A good example of the fatal consequences of forcing a weaker country into the tight corset of European economic discipline is Greece. Thus, Juncker's plan in this regard will likely sink like a rock. In this case it would seem that a well-intentioned idea is quite the opposite of a good one.

The concept of a single-speed Europe as the founding fathers envisioned it has proven impractical. It has ultimately led to too much institutional standstill due to the ever expanding number of member states – that ship set sail in the opposite direction long ago.

Olive branch for Eastern Europe

On the other hand, Jean-Claude Juncker elegantly navigated his way around the EU's current crisis with the Visegrad countries. He invited eastern European countries to join the Schengen zone and to embrace the euro, but he avoided chiding Poland and Hungary for their disrespect for the rule of law.

That may have been politically smart but it was simply delaying a conflict that the European Commission and EU member states will have to fight out with the mutineers. That bitter fight does not fit the positive image that Juncker sought to paint of Europe's future. But the fight will have to be fought and cannot simply be swept under the rug. It also has a lot of destructive potential.

Read more: Slovakia eyes kingpin Visegrad role amid EU tensions

Clear stance toward Turkey

By renouncing EU membership for Turkey, Juncker was voicing the opinion held by most Europeans. And he didn't mince words on the subject. He called for the release of imprisoned journalists and an end to shameless insults directed at European governments.

At the same time, Juncker refused to give Turkish President Recep Tayyip Erdogan the opportunity to blame Europe for breaking off accession talks. He clearly reiterated that Europeans were still extending a hand to Turkey's democrats.
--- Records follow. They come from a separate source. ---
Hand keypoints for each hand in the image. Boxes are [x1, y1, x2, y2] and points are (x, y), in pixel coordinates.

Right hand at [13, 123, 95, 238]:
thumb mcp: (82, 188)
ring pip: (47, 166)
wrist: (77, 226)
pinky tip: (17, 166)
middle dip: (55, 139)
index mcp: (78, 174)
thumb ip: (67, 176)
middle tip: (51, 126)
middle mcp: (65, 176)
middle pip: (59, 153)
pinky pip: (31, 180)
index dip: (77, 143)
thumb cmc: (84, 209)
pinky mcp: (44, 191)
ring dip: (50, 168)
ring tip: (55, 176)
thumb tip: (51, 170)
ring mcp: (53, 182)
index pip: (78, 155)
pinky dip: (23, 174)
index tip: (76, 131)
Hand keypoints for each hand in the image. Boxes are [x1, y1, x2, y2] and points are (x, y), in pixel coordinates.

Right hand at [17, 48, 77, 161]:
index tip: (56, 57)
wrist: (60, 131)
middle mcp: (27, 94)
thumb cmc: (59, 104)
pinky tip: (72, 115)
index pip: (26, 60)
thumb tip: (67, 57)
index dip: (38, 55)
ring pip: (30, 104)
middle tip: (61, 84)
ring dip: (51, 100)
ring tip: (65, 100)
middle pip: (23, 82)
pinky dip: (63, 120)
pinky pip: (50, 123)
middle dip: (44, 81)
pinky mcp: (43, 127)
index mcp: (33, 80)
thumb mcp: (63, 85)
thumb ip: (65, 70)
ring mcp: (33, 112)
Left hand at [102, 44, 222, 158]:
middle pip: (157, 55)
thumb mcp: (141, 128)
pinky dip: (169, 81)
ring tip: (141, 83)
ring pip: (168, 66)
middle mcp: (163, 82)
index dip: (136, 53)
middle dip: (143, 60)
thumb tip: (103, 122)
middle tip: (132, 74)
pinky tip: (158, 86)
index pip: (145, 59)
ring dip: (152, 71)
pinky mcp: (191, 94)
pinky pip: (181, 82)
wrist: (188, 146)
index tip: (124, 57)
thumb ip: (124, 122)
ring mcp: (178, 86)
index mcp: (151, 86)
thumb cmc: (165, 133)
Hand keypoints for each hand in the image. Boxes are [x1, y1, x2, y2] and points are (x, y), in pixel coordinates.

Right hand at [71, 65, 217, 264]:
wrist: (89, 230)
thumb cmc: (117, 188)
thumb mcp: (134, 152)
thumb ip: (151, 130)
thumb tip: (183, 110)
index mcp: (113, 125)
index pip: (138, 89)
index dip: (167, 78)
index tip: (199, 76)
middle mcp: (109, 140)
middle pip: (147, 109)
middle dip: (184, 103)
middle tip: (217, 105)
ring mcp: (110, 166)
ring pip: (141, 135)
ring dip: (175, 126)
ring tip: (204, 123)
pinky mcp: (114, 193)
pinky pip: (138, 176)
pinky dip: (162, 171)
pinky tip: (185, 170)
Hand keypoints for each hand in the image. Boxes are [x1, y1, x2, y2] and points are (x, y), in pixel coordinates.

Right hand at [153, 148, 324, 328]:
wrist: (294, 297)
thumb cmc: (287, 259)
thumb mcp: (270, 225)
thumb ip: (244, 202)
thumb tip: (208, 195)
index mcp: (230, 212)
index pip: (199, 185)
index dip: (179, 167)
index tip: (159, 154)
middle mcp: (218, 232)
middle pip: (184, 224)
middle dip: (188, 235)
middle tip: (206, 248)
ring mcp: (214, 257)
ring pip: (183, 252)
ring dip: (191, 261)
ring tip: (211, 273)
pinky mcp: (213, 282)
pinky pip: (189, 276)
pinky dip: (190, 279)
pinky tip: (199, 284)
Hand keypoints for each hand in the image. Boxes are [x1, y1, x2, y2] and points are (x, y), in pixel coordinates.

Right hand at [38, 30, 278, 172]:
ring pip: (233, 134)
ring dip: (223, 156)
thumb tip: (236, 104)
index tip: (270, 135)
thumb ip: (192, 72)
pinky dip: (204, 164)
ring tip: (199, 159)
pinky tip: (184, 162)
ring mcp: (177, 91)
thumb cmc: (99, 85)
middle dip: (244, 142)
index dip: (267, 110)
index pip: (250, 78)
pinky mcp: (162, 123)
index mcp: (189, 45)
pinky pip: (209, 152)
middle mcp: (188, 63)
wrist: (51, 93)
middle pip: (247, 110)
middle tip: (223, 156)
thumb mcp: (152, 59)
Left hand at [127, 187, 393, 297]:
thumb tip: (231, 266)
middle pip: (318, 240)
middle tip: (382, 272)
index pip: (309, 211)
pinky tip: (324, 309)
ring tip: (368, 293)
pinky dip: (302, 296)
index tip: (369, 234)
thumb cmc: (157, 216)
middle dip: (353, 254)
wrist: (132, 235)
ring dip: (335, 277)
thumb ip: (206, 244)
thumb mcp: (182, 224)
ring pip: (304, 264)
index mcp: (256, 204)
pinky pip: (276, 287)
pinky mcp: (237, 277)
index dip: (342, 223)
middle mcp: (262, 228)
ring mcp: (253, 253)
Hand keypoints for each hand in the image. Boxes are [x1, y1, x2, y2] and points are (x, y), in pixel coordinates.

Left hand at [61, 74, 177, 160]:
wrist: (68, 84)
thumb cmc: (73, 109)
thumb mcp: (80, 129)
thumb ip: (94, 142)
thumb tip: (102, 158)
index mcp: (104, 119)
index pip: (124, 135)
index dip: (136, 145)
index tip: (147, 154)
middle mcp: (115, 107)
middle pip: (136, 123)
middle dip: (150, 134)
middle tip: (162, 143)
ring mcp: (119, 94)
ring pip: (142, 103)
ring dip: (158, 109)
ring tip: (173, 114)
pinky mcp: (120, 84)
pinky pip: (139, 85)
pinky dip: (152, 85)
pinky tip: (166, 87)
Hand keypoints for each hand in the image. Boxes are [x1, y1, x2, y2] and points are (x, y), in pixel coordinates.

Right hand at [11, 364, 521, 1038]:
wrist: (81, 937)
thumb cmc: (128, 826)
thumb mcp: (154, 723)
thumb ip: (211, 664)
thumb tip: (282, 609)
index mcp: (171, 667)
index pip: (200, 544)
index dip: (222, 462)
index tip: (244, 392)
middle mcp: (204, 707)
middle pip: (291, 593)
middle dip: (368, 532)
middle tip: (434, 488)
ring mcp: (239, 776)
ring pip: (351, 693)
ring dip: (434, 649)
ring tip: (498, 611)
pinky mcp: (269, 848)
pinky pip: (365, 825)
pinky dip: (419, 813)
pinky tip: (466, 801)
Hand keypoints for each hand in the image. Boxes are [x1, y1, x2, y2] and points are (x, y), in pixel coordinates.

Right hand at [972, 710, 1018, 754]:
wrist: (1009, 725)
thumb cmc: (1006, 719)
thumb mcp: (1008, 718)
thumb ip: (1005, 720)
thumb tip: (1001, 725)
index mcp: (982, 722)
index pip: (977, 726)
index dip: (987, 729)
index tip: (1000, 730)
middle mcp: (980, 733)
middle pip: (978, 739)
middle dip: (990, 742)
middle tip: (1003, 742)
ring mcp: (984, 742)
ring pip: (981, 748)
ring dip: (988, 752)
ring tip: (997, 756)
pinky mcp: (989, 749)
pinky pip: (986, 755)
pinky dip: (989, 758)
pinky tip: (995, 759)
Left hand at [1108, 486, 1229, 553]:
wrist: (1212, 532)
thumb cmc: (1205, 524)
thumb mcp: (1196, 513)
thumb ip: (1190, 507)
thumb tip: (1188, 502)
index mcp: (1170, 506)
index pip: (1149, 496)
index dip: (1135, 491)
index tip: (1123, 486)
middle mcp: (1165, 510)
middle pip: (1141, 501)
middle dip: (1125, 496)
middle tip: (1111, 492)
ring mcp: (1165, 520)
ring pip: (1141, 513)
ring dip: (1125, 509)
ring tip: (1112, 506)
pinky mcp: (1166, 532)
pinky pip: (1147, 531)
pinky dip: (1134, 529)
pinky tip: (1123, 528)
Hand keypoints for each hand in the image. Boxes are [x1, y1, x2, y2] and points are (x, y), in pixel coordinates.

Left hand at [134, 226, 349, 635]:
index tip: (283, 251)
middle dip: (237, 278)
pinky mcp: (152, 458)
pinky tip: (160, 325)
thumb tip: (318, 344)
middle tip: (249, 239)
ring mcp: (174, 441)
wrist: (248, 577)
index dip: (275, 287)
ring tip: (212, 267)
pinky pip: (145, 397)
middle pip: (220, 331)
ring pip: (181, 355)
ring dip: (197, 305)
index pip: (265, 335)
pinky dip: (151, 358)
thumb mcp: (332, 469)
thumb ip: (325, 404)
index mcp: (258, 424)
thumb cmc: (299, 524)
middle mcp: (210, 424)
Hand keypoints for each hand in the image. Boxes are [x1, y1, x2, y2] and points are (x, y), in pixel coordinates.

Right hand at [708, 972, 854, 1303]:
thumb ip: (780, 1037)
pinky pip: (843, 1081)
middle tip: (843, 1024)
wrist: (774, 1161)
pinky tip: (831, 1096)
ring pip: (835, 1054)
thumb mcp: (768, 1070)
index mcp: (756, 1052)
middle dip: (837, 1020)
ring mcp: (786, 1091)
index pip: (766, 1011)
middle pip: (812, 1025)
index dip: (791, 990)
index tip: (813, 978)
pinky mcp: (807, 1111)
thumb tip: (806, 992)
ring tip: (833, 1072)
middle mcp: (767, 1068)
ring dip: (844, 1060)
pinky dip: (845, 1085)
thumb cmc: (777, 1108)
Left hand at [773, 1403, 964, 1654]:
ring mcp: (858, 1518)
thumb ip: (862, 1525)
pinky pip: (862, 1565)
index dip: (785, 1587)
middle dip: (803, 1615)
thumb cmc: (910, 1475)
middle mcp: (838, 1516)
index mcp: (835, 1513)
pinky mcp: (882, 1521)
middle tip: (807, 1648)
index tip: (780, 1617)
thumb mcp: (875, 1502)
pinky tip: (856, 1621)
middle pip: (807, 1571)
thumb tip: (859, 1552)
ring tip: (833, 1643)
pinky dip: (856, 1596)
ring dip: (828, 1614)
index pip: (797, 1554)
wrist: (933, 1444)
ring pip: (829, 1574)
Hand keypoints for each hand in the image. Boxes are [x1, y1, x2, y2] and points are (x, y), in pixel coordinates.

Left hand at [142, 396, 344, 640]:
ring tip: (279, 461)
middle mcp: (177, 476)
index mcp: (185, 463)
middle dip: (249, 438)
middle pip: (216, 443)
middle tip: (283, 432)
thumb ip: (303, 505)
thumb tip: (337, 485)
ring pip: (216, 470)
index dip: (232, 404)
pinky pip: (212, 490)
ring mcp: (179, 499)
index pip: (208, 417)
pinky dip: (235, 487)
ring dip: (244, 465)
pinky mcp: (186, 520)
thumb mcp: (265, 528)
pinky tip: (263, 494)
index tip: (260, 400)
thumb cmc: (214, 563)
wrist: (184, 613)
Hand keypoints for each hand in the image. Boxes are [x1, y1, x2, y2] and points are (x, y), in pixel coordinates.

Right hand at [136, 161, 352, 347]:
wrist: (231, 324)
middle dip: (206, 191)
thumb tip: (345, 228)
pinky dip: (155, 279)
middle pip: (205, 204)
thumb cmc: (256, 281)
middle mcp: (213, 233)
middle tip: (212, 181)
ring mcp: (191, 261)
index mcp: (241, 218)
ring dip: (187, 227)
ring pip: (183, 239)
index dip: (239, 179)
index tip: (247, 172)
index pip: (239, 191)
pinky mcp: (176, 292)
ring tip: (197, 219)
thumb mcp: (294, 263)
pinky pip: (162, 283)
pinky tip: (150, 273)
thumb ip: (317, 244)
He also said that accession negotiations will remain right where they are - on ice.There was no mention of the end of negotiations being called for in German election campaigns. The majority of EU member states support this diplomatic course despite the fact that Turkey's violations of the rule of law are seen as utterly incompatible with European values.

Setting sail together

It was a speech that pleased many, and that is exactly what it was intended to do. It contained offers in all directions; investor protection vis-a-vis China for French President Macron, praise for Italy's support in the refugee crisis, aid for Africa and a number of measures designed to strengthen Europe internally. Among those measures was a sort of European FBI as well as a consolidation of presidential posts within Europe.

A number of Juncker's proposed measures will likely fall flat in light of EU member state resistance. Nevertheless, the basic idea is a good one. Brexit has forced Europe closer together and has increased appreciation for the value of the EU. The Union should use its solid economic situation and its freedom to act to push through necessary reforms. Because every sailor knows – a good wind is always followed by a lull.